In the deal, the drug industry pledged to sell brand-name drugs for half price to senior citizens when they hit the gap or “doughnut hole” in their Medicare Part D benefit. In the coverage gap, seniors have to pay the full cost of drugs on their own. The discount would start soon after the health overhaul bill is approved.
Another part of the $80 billion deal includes drugmakers paying higher rebates for medicines sold to individuals eligible for both Medicaid and Medicare. Drug industry rebates were reduced when the Medicare prescription drug benefit was established in 2003, but the overhaul bill would restore some.
In the deal, the pharmaceutical industry has won concessions from the White House that drug reimportation laws would not be changed to make it easier for Americans to buy less expensive drugs from abroad.
But it did not win any promises that would preclude congressional attempts to allow the government to negotiate lower drug prices under Medicare.
“If the price negotiation goes away, I think there is a real good chance the drug industry stands to gain from health reform,” said Frank Palumbo, director of the Center on Drugs and Public Policy at the University of Maryland.
- Expensive biologic drugs would get 12 years of exclusivity protection from cheaper competing medicines under the approved House bills and Senate proposals. Obama, the AARP and some lawmakers were calling for either a 5-year or 7-year limit.
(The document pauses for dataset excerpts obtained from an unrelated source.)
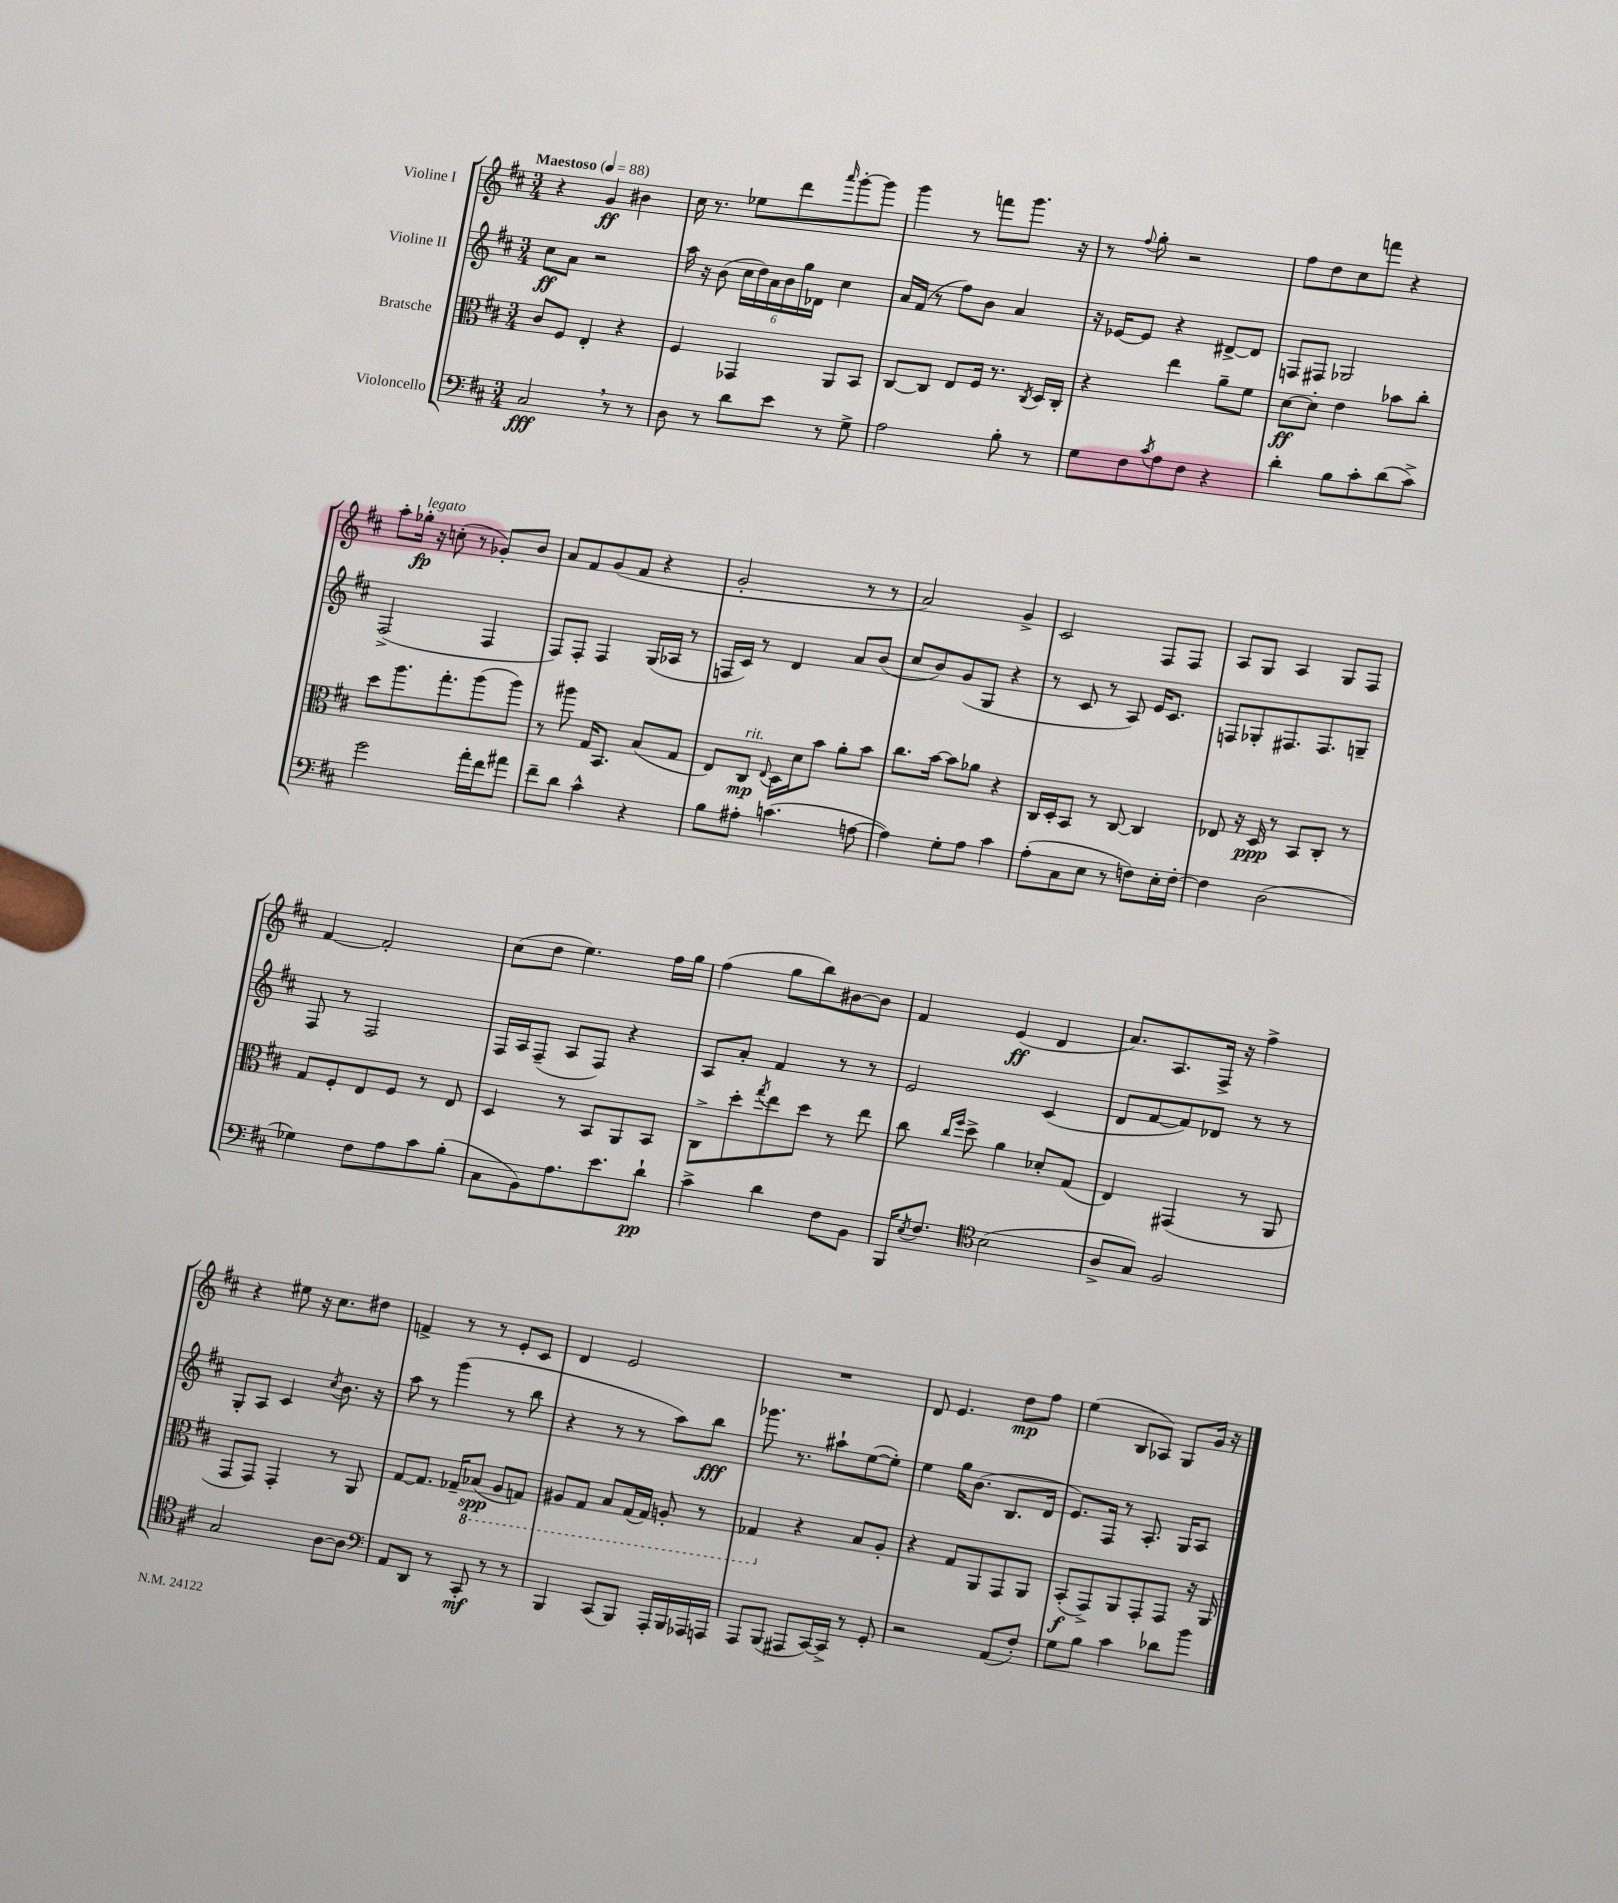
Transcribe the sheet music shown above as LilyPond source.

<<
\new StaffGroup <<
\new Staff = "s0" \with { instrumentName = "Violine I" } {
    \clef treble \key d \major \numericTimeSignature \time 3/4 \tempo "Maestoso" 4 = 88
    r4 g'4\ff bis'4 |
    cis''16 r8. ees''8 d'''8 \grace { a'''16 } g'''8~-. g'''8 |
    g'''4 r8 f'''8 g'''8. r16 |
    r8 \appoggiatura { fis''8 } g''8-. r2 |
    fis''8 d''8 cis''8 f'''8 r4 |
    a''8-. ges''16-.\fp^\markup { \italic "legato" } r16 c''8-.( r8 ges'8-.) b'8 |
    a'8 fis'8 g'8( fis'8 r4 |
    g'2-. r8 r8 |
    a'2) g'4-> |
    cis'2 fis8 fis8 |
    a8 g8 a4 g8 fis8 |
    fis'4~ fis'2-. |
    cis''8( d''8 e''4.) fis''16 g''16 |
    fis''4( g''8 b''8) bis'8~ bis'8 |
    fis'4 e'4\ff( d'4 |
    a'8.) a8. fis16-> r16 fis''4-> |
    r4 eis''8 r16 cis''8. dis''8 |
    f'4-> r8 r8 e'8-. cis'8 |
    d'4 e'2 |
    R2. |
    d'8 e'4. d''8\mp fis''8 |
    e''4( b8 aes8) g8 g'16 r16 \bar "|." |
}
\new Staff = "s1" \with { instrumentName = "Violine II" } {
    \clef treble \key d \major \numericTimeSignature \time 3/4
    cis''8\ff a'8 r2 |
    a''16 r16 b'8( \tuplet 6/4 { cis''16 d''16) a'16 b'16 g''16 des'16 } cis''4 |
    a'16 fis'16( r8 fis''8) b'8 a'4 |
    r16 ees'16~ ees'8 r4 dis'8~-> dis'8 |
    f8 fis8 ges2 |
    fis2->( fis4 |
    fis8) fis8-. fis4 g16( aes16 r8 |
    f16 cis'16) r8 d'4 a'8 b'8( |
    cis''8 b'8) g'8( g8 r4 |
    r8 cis'8 r8 a8) e'16 cis'8. |
    f8 ges8-. fis8. fis8. g8-- |
    fis8 r8 fis2 |
    fis16 a16 fis8--( a8 fis8) r4 |
    a8 a'8-. fis'4 r8 r8 |
    e'2 cis'4( |
    d'8 fis'8~ fis'8) des'8 r8 r8 |
    g8-. a8 cis'4 \acciaccatura { cis''8 } b'8. r16 |
    a''8 r8 g'''4( r8 b''8 |
    r4 r8 r8 a''8) b''8\fff |
    ges'''8. r8. ais''8-! e''8~( e''8-.) |
    e''4 g''16 b'8.( b8. d'16 |
    e'8.) fis16 r8 a8.-. g16 a8 \bar "|." |
}
\new Staff = "s2" \with { instrumentName = "Bratsche" } {
    \clef alto \key d \major \numericTimeSignature \time 3/4
    cis'8 fis8 e4-. r4 |
    fis4 ges,4 a,8 b,8 |
    cis8~ cis8 e8 fis16 r8. \acciaccatura { cis8 } d16 cis16-. |
    r4 e''4 a'8-- fis'8 |
    d'8~\ff d'8-. e'4 bes'8 cis''8-. |
    d''8 a''8. g''8.-. a''8( a''8) |
    r8 ais''8 g16 b,8. b8( g8 |
    e8) cis8\mp^\markup { \italic "rit." } \appoggiatura { e8 } d16 d'16 b'8 a'8-. b'8 |
    cis''8. b'16~ b'8 aes'8 r4 |
    cis16 d16-. b,8 r8 cis8~ cis4 |
    ees8 r16 d16\ppp r8 b,8 cis8-. r8 |
    g8 fis8-. e8 fis8 r8 e8 |
    d4 r8 b,8 a,8 b,8 |
    cis8-> d''8-. \acciaccatura { g''8 } e''8 d''8 r8 e''8 |
    cis''8 \grace { cis''16 fis''16 } d''8-> a'4 des'8-. g8( |
    e4) gis,4( r8 a,8 |
    g,8 g,8) g,4-. r8 a,8 |
    g8~ g8. ges16-- \ottava #-1 bes,8\spp( a,8 g,!8) |
    ais,8 g,8 b,8 g,16( g,16) a,8-. r8 |
    ges,4 \ottava #0 r4 b8 a8-. |
    r4 g8 a,8 g,8 a,8 |
    b,8-.\f( g,8->) a,8 g,8-. g,8 r16 a,16 \bar "|." |
}
\new Staff = "s3" \with { instrumentName = "Violoncello" } {
    \clef bass \key d \major \numericTimeSignature \time 3/4
    cis2\fff \breathe r8 r8 |
    d8 r8 d'8 e'8 r8 g8-> |
    a2 b8-. r8 |
    g8 fis8 \acciaccatura { cis'8 } a8 fis8 r4 |
    d'4-. b8 cis'8-. d'8( cis'8->) |
    g'2 a'16-. fis'16 ais'8 |
    fis'8-- d'8 cis'4-^ r4 |
    b8 ais8-. c'4.( a8~ |
    a4) g8-. a8 cis'4 |
    a8-.( cis8 e8 r8 f8) e16-. f16~-. |
    f4 d2( |
    ges4) fis8 a8 cis'8 b8-.( |
    cis8 b,8) a8. e'8. d'8-!\pp |
    cis'4-> d'4 fis8 b,8 |
    b,,16 \acciaccatura { e8 } fis8. \clef tenor b2( |
    a8-> g8) fis2 |
    g2 a8~ a8 |
    \clef bass a,8 d,8 r8 cis,8-.\mf r8 r8 |
    b,,4 cis,8( b,,8) a,,16-. b,,16 aes,,16 a,,16 |
    a,,8 b,,8( ais,,8 cis,16~) cis,16-> r8 g,8-. |
    r2 a,8( fis8-.) |
    g8 b8 cis'4 des'8 b'8 \bar "|." |
}
>>
>>
\layout { \context { \Score \remove "Bar_number_engraver" } }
While biologic drugs are only a small portion of industry sales, they represent the fastest growing segment of the market.
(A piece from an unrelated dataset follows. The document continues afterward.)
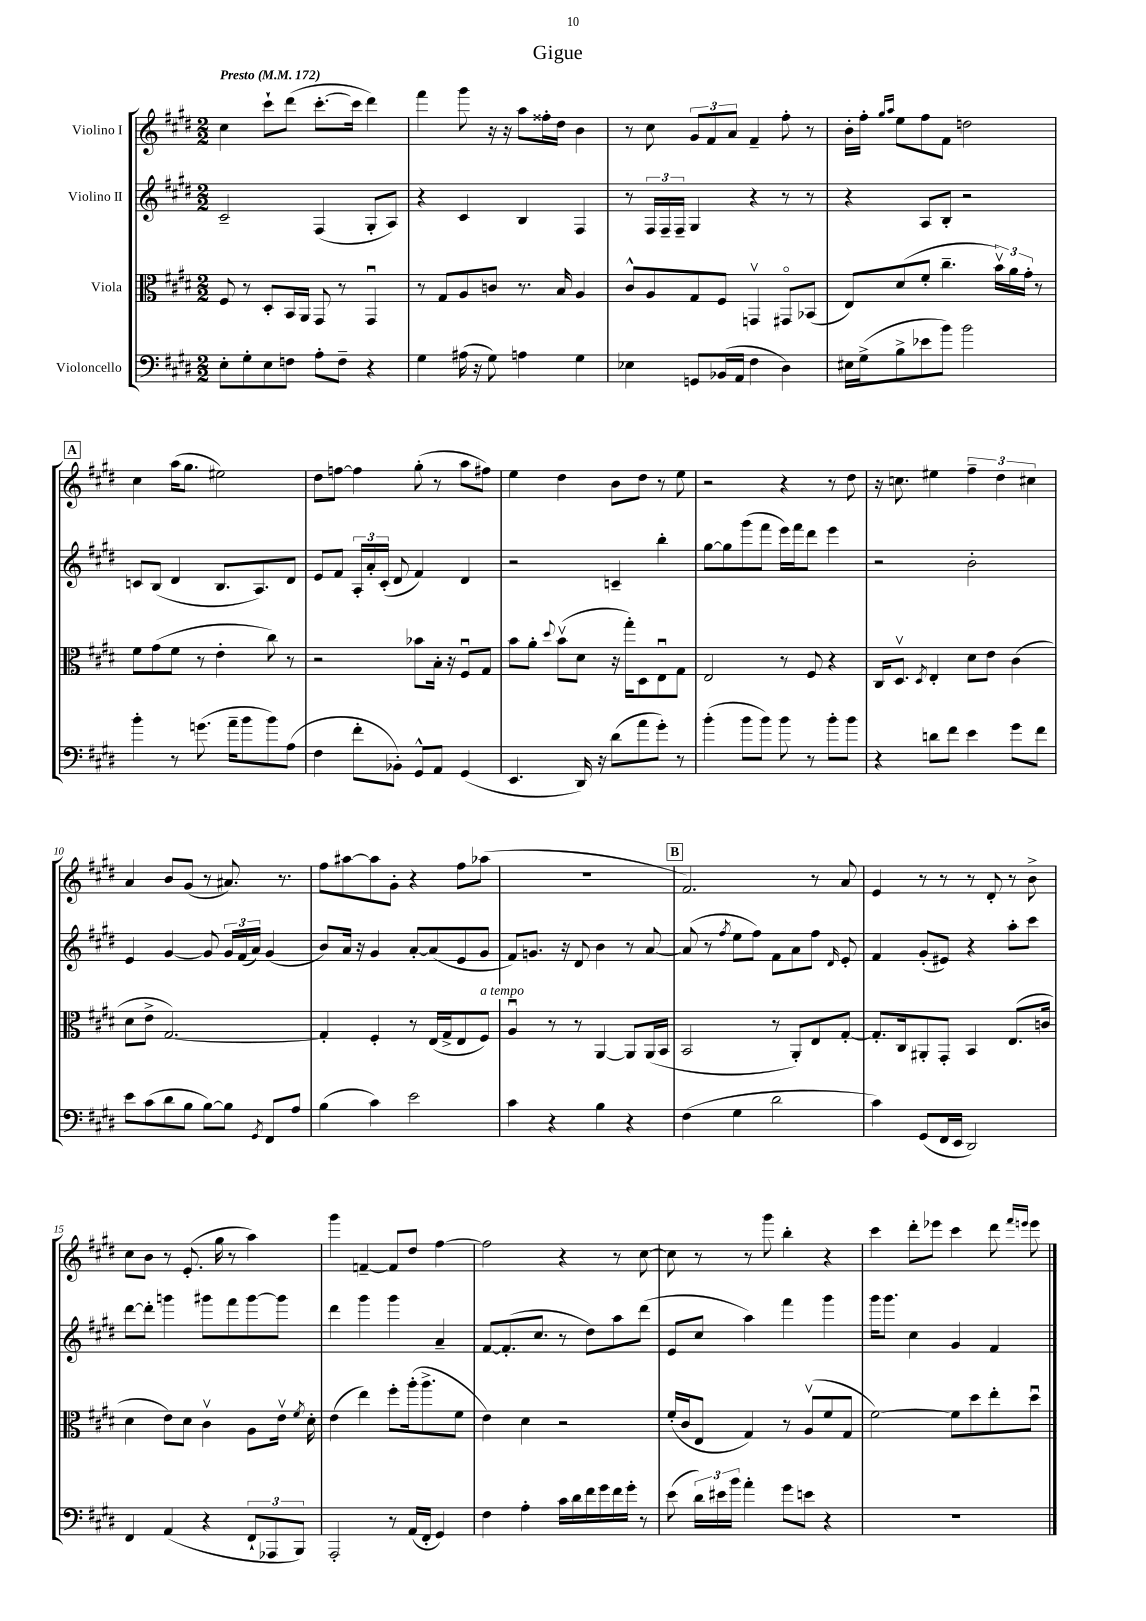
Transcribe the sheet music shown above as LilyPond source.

- More Americans with health insurance means more people will be able to buy medicines. The overhaul bills in the House would gradually close the Medicare “doughnut hole” by 2023, which would increase consumer demand.
- The House Energy and Commerce overhaul bill calls for allowing the federal government to negotiate Medicare Part D prescription drug prices directly with drugmakers. Such negotiation has been prohibited by Congress . The industry would prefer to negotiate with the more than 250 Medicare drug plans because it has significantly more leverage with the plans than with the government.
- Congress plans to eliminate the current Medicare physician payment formula that each year threatens to cut doctor payments by nearly 20 percent unless Congress acts. The payment fix will give doctors an extra $230 billion over the next decade, according to the Congressional Budget Office. “Doctors are being given a pass in health reform,” said Gail Wilensky, senior fellow at Project Hope.
- No significant medical liability changes are in any of the overhaul bills.
- Medicaid would be expanded in all the House bills. The amounts vary but could cover everyone in families with incomes as high as 150 percent of the federal poverty level, which is $33,075 for a family of four. While the expansion means more patients have insurance, Medicaid pays much lower rates compared to Medicare and private insurance.
- The public plan option under the House bills would allow doctors to negotiate rates with the government that are above Medicare rates, but it is uncertain how much leverage doctors would have negotiating with the government.
- Primary care doctors would probably benefit from the creation of an independent Medicare commission because the panel would be more likely to increase their fees and lower specialists’ rates.
Because most nursing home patients are covered by Medicare or Medicaid, reducing the number of uninsured doesn’t really help the facilities. As a result, the industry doesn’t see much gain in the overhaul.
- The House Energy and Commerce Committee bill would establish a national long-term care insurance program. Beneficiaries would receive a daily cash benefit of about $50 to $75 – money they could use to pay for home care, adult day care, assisted living and nursing homes.
- Nursing homes would see their Medicare reimbursements cut by 3 to 5 percent, or as much as $45 billion, over the next decade. While Medicare comprises only about 13 percent of nursing home revenue, the industry relies on the money to offset low Medicaid reimbursement.